Michael Livingston at Robert Jordan’s desk:

Here in Charleston we had a book signing. It was the only real official book signing that we did, and a group of people came from literally all over the world, we had someone from England who flew in for the book signing, and I gave a little lecture, here at the school. I was like, “Man, you guys made it this far. Do you want to come see the desk? And they said yes, they would love to do that. So they all came over; there must have been about 20 people that eventually crowded the hallway, trying to take pictures. They were like, “Can we sit at the desk?” “Yes, you can sit at the desk. I do that every day.” …As a professor, it’s not an everyday occurrence that people are lining up in the hallway to take pictures of your office. It’s a bit like, “I guess I need to keep my office cleaner than other people. Now it’s a museum”.

Michael Livingston on Thermopylae:

It is a strange area geographically and has, in fact, undergone vast changes to the landscape as a result. Where the coast was in the days of Leonidas, when you go there, you can barely see the water. They are different kilometers, where the coast is. The ground he was fighting on is far below your feet. This is not just a meter down: the Middle Ages is about a meter down, the ancient world a couple of meters, this is a dozen or more meters down, due to the strange geography of that place. And that weird geography is why it was this battleground for so long, because that geography made it kind of a bottleneck. So yeah, it’s radically different today. You have to go through a considerable amount of work to try to piece that together as best we can, to try to understand what happened.

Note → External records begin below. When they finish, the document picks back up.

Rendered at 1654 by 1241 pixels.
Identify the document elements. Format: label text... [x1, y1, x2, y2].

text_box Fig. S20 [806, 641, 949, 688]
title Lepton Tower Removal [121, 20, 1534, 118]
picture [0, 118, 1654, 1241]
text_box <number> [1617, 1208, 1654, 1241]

Michael Livingston on JRR Tolkien:

He says in a letter at one point, I’m paraphrasing, but he says, “As to where I got the word ‘hobbit’, I’ll leave that to future students, I don’t want to deprive them of the fun.” .” It’s like he throws down this gauntlet and everyone ignores him. … Tolkien loved to make these linguistic jokes that only those who saw behind the linguistic constructions would understand. Like the fact that he is “Theodin King”. That is the head of Rohan, “Theodin King”. Well “Theodin” means “king”, so his name is “king king”. Or “Bree Hill.” “Bree” is the word for “hill” in Welsh, making it “hill hill”. He knew it, and he thought it was hilarious, he thought it was a riot, that most people couldn’t see that, but he could see it. And the same I think is true of “hobbit” and “Bilbo Baggins” and a host of other things.